Domain-wall roughness in GdFeCo thin films: crossover length scales and roughness exponents

TL;DR

This study investigates the roughness of magnetic domain walls in GdFeCo thin films across various conditions, revealing crossover length scales and avalanche behaviors that reconcile experimental observations with theoretical models.

Contribution

It introduces a model considering length-scale crossovers to explain discrepancies between experimental roughness exponents and theoretical predictions in magnetic thin films.

Findings

Identified crossover length scales between different reference states.

Quantified depinning avalanches below the depinning field at finite temperatures.
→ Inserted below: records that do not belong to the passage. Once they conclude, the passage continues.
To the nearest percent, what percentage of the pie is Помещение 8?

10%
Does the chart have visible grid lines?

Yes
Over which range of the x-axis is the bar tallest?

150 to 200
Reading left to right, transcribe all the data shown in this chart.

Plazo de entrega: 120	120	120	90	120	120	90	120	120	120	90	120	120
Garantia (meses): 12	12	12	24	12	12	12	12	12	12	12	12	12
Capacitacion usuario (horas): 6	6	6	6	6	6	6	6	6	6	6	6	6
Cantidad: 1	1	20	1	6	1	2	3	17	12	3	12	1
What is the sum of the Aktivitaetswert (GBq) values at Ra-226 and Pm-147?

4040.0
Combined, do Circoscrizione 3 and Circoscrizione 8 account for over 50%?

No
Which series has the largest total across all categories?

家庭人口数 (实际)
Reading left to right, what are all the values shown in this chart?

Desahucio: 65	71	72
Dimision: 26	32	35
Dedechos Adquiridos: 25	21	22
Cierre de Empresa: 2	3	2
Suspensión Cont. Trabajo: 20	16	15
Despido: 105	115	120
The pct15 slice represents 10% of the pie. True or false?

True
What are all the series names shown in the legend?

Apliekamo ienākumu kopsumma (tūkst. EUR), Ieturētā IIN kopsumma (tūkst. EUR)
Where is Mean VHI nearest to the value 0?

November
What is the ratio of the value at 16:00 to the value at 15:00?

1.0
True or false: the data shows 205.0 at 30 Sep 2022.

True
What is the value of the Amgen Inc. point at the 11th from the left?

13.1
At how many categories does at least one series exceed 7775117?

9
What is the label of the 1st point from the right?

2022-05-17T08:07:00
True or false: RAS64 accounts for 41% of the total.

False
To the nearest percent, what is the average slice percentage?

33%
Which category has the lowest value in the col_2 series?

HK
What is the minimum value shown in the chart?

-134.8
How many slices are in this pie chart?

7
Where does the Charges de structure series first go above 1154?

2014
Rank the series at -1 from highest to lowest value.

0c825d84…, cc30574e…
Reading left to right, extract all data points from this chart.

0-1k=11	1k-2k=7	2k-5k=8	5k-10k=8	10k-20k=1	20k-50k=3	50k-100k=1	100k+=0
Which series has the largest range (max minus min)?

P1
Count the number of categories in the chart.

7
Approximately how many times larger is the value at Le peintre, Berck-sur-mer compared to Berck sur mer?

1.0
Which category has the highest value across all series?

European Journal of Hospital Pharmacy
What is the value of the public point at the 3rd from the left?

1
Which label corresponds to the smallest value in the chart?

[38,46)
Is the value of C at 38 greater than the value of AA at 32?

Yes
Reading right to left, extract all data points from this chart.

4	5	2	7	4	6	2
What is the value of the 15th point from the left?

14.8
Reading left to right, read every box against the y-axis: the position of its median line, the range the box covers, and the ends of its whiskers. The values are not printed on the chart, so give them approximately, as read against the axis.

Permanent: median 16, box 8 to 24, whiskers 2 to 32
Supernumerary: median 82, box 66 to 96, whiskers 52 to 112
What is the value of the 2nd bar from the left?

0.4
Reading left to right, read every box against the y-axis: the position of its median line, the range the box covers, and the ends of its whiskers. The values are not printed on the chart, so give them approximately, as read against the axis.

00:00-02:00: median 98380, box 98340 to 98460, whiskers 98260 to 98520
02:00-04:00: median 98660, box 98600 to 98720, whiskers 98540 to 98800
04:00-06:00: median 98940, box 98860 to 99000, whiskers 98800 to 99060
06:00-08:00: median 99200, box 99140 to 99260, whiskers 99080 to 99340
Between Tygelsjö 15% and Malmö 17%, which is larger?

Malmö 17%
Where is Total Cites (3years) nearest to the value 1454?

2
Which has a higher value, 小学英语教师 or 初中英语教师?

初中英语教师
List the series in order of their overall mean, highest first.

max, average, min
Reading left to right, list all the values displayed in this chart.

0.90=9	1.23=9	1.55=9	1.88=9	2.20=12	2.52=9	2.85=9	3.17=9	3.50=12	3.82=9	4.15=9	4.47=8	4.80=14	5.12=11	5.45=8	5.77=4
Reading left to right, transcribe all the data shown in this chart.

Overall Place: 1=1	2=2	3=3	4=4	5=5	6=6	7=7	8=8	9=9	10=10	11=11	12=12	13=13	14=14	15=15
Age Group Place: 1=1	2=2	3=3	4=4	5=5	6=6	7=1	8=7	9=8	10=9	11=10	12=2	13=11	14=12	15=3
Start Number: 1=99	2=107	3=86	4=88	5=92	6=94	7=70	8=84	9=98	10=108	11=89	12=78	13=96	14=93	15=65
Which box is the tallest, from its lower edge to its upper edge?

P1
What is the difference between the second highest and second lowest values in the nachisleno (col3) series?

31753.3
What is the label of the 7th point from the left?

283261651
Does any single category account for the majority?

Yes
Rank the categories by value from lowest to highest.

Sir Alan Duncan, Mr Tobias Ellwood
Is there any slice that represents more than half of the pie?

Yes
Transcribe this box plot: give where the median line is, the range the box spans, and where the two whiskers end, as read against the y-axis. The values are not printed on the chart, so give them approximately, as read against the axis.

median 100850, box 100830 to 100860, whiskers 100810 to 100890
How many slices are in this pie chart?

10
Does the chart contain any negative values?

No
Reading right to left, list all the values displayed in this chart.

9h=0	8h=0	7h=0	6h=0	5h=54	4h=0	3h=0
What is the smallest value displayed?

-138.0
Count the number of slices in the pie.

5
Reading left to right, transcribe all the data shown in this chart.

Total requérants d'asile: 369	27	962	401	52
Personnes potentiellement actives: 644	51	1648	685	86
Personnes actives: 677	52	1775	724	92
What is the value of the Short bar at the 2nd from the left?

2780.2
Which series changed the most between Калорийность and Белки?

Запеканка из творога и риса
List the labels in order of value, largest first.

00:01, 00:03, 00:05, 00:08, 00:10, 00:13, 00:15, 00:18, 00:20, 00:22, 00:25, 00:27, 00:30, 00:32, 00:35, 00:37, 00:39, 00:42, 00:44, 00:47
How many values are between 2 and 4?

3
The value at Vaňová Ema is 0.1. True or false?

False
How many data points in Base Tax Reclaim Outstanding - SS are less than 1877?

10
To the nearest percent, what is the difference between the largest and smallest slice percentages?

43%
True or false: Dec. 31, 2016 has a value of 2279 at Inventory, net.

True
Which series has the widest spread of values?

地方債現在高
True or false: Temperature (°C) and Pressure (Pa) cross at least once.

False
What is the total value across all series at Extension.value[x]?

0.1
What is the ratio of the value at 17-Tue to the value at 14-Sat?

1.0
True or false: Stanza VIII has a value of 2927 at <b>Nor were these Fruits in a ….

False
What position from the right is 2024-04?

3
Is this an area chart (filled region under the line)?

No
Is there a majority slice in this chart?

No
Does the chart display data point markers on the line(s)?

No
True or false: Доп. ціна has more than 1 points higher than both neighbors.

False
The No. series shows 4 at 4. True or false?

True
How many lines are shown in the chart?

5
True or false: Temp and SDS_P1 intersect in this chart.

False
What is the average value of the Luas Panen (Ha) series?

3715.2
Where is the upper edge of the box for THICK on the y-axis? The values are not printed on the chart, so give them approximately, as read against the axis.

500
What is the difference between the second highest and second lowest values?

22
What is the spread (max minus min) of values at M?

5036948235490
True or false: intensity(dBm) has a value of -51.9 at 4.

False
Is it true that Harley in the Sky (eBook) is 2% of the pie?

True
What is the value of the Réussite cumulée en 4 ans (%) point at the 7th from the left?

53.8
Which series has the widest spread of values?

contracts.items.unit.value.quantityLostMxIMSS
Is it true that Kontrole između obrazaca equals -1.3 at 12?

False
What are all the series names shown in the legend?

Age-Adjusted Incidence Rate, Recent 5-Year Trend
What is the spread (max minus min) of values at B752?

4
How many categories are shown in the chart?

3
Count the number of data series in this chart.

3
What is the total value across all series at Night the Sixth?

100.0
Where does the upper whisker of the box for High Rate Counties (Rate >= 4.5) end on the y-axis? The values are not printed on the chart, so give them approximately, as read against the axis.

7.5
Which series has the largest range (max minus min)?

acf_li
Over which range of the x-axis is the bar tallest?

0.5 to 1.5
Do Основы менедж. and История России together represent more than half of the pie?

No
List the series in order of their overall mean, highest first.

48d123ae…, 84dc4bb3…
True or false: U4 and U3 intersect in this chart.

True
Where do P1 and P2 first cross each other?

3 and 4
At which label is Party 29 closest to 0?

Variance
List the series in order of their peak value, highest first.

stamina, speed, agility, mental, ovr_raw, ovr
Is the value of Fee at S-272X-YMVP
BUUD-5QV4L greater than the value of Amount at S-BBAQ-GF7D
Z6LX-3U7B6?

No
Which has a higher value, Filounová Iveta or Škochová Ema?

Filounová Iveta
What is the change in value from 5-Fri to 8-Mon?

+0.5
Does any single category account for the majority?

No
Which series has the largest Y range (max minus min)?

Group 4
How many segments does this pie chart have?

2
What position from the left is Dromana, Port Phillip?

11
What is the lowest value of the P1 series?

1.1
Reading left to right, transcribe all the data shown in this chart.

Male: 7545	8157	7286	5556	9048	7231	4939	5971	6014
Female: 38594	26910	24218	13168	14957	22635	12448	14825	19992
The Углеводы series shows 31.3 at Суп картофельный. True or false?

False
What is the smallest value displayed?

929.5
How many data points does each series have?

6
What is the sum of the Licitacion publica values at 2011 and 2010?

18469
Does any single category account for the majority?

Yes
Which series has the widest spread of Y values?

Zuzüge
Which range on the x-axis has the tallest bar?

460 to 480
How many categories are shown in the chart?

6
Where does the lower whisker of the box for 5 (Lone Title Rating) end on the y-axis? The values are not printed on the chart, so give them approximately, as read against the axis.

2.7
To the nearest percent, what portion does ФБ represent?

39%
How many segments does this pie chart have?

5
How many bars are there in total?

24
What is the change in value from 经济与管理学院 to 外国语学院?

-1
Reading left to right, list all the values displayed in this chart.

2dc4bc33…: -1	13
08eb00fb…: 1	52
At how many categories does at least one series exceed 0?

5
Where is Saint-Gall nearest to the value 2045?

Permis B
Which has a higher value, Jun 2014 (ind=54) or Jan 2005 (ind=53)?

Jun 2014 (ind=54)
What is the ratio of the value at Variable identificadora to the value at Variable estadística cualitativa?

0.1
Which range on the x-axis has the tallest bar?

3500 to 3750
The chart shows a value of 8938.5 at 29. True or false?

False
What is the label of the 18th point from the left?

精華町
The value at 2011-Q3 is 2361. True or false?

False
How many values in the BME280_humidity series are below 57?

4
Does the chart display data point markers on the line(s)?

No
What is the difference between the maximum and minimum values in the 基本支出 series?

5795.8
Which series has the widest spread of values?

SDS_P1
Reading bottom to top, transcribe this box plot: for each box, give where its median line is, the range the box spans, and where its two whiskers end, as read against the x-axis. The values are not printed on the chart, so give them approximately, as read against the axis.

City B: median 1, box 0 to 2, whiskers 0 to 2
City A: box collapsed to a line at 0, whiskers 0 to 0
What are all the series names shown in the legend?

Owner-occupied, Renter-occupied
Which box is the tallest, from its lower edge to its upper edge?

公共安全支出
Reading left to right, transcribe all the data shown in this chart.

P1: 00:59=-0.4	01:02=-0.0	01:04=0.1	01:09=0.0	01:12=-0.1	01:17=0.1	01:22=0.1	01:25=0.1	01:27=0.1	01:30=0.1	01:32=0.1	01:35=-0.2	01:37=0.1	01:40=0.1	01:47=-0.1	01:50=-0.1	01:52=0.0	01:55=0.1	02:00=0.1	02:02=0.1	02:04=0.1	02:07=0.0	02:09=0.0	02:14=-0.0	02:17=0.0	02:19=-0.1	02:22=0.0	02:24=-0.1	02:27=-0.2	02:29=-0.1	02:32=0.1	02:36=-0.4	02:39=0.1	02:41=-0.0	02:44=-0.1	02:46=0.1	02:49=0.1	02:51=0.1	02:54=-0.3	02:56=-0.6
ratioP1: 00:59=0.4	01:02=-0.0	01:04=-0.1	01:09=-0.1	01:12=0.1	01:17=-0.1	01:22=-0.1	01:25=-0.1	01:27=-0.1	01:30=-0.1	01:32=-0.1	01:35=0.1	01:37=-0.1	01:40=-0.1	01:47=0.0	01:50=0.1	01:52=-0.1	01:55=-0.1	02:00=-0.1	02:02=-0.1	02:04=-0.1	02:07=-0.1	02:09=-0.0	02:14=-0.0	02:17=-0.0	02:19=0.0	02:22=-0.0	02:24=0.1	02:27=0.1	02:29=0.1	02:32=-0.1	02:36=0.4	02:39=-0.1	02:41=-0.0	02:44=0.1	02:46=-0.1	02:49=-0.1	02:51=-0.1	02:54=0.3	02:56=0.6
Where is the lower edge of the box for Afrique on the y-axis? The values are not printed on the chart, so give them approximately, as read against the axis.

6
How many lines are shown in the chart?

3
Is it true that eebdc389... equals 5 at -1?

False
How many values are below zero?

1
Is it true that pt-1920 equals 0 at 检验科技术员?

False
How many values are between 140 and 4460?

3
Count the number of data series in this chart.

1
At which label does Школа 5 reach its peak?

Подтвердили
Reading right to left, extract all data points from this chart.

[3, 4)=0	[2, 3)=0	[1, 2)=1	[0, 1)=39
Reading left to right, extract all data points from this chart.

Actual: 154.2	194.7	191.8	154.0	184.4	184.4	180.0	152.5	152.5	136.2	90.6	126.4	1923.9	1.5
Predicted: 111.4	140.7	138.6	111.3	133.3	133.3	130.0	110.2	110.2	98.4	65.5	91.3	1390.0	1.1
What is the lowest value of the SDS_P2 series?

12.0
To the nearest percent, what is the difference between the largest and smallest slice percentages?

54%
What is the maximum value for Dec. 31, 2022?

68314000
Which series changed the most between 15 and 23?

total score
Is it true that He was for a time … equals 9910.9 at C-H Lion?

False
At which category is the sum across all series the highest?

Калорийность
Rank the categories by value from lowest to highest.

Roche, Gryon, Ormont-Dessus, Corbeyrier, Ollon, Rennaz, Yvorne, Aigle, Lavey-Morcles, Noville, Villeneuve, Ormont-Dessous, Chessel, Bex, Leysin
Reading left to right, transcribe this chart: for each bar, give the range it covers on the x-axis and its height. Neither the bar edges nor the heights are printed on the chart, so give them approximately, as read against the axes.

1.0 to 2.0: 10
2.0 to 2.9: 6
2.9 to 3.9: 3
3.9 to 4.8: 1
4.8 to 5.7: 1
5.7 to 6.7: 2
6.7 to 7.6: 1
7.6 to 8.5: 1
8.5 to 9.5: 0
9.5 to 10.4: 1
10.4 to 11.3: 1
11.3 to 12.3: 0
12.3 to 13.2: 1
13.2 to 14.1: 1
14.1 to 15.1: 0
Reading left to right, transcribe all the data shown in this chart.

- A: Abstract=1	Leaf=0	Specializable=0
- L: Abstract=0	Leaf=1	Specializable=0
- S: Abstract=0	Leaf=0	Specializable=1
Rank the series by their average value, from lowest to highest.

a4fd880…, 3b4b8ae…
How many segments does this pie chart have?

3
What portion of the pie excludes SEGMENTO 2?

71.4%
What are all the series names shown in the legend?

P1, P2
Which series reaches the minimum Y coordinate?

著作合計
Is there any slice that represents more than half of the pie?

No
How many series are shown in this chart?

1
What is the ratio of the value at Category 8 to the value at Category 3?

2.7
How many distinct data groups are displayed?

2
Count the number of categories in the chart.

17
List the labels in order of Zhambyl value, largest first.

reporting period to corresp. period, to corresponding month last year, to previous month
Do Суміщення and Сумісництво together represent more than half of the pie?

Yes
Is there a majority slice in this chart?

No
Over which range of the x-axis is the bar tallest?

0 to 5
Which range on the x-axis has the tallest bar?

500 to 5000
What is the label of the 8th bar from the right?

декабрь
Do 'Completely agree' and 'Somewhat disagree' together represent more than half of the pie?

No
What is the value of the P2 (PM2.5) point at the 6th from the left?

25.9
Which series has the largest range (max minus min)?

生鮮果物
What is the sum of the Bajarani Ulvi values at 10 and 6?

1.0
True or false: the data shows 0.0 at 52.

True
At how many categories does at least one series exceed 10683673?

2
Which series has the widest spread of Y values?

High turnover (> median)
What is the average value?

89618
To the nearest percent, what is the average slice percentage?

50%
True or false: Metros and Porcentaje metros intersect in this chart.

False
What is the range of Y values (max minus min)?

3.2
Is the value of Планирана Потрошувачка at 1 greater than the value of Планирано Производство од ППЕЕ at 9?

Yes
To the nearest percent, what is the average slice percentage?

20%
Bridged the gap between experimental data and theoretical models.

Abstract

Domain-wall dynamics and spatial fluctuations are closely related to each other and to universal features of disordered systems. Experimentally measured roughness exponents characterizing spatial fluctuations have been reported for magnetic thin films, with values generally different from those predicted by the equilibrium, depinning and thermal reference states. Here, we study the roughness of domain walls in GdFeCo thin films over a large range of magnetic field and temperature. Our analysis is performed in the framework of a model considering length-scale crossovers between the reference states, which is shown to bridge the differences between experimental results and theoretical predictions. We also quantify for the first time the size of the depinning avalanches below the depinning field at finite temperatures.